Faire tomber le dernier pré carré occidental
Le but d’une telle coopération est d’arriver à concevoir un moteur civil compétitif sur le marché mondial sans faire appel à des partenaires occidentaux, comme l’explique Sergey Chemezov, directeur général de Rostec : « Ce n’est pas qu’une question de compétitivité, c’est une question d’indépendance technologique. Notre but ultime est la création de notre propre moteur puissant, de classe mondiale, certifié selon les plus hauts standards internationaux. »
Alors que les barrières commencent à tomber dans de nombreux domaines de l’industrie aéronautique, les moteurs restent en effet l’un des principaux critères discriminants entre les acteurs américains et européens et leurs concurrents des pays émergents. Les motoristes russes font figure d’exceptions au vu de leurs compétences dans les moteurs militaires et de leur expérience passée dans les moteurs civils. Cette dernière date néanmoins principalement de l’époque soviétique et s’est largement étiolée depuis. Dans le même temps, les exigences du marché mondial se sont considérablement renforcées, tant sur le plan de l’efficacité énergétique, que sur celui de la réduction globale des coûts ou de la sécurité.
La Russie veut retrouver son rang
La Russie et UEC ont tout de même lancé des projets de moteurs civils en propre ces dernières années. C’est le cas du PD-14 d’Aviadvigatel, conçu pour le MC-21 d’Irkout.
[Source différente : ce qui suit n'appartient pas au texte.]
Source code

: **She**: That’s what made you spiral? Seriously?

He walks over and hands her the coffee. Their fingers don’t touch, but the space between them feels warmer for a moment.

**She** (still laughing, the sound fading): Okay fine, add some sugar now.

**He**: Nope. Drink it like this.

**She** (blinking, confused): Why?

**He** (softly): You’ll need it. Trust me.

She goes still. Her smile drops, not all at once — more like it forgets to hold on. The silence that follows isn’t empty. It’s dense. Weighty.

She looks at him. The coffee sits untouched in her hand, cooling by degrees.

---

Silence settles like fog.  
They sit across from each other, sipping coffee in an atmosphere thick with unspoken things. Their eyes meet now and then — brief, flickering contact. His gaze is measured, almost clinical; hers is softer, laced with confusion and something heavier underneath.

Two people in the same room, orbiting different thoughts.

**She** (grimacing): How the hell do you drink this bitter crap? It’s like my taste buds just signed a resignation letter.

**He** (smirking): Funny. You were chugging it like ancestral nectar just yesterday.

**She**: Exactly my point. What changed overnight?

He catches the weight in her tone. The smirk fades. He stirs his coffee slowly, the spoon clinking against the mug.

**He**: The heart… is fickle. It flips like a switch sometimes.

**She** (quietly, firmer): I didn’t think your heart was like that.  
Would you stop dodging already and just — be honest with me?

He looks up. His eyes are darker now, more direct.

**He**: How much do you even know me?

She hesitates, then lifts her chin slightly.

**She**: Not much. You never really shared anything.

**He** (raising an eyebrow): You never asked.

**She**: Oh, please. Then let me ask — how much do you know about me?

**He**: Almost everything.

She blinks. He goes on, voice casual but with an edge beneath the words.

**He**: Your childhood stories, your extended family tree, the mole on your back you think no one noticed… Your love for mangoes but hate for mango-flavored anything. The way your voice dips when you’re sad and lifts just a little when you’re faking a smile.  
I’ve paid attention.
C’est pourtant avec son autre motorisation – des PW1400G de l’Américain Pratt & Whitney – que le monocouloir russe a fait son premier vol en mai dernier. Le PD-14 devrait avoir tout autant de mal à percer sur le plan commercial face au PW1400G, notamment à l’international où Pratt & Whitney dispose d’un solide réseau de soutien.
Si la carrière du PD-14 s’annonce compliquée, il permet aux ingénieurs et industriels russes de regagner en compétences. Il devrait surtout ouvrir la voie à diverses variantes, dont le PD-35, moteur à forte puissance étudié dans la perspective d’équiper un avion long-courrier gros porteur. Celui-ci ne doit aller que jusqu’à une phase de démonstration (équivalent d’un TRL 6), mais la R&D et le travail préparatoire effectués devraient logiquement être intégrés au futur programme sino-russe.
La Chine se met en marche
La Chine ne dispose pas (encore) d’une telle expérience. Elle entend bien rattraper son retard et a lancé pour cela Aero-Engine Corporation of China (AECC) il y a tout juste un an. Cet énorme consortium s’est vu fixer comme objectif par le président chinois Xi Jinping de rattraper le retard pris par rapport aux motoristes occidentaux.
AECC regroupe les motoristes du pays, dont AECC CAE, soit près de 100 000 employés. Il disposait dès sa création d’un capital de près de sept milliards d’euros. La plupart de ses programmes sont pour l’instant militaires, mais AECC devrait acquérir de l’expérience dans le civil avec le CJ-1000A d’AECC CAE. Ce moteur a pour objectif d’équiper d’ici 2025 le monocouloir chinois C919 (pour l’instant motorisé par le LEAP-1C de CFMI).
Cette coopération devrait permettre de combiner l’expérience et les recherches déjà entreprises côté russe, avec la puissance industrielle et économique de la Chine. Si le mélange fonctionne, les deux partenaires peuvent ambitionner de réaliser le moteur de classe mondiale décrit par Sergey Chemezov. Ce n’est qu’à ce prix que le futur C929 pourra espérer avoir une carrière au-delà de ses frontières.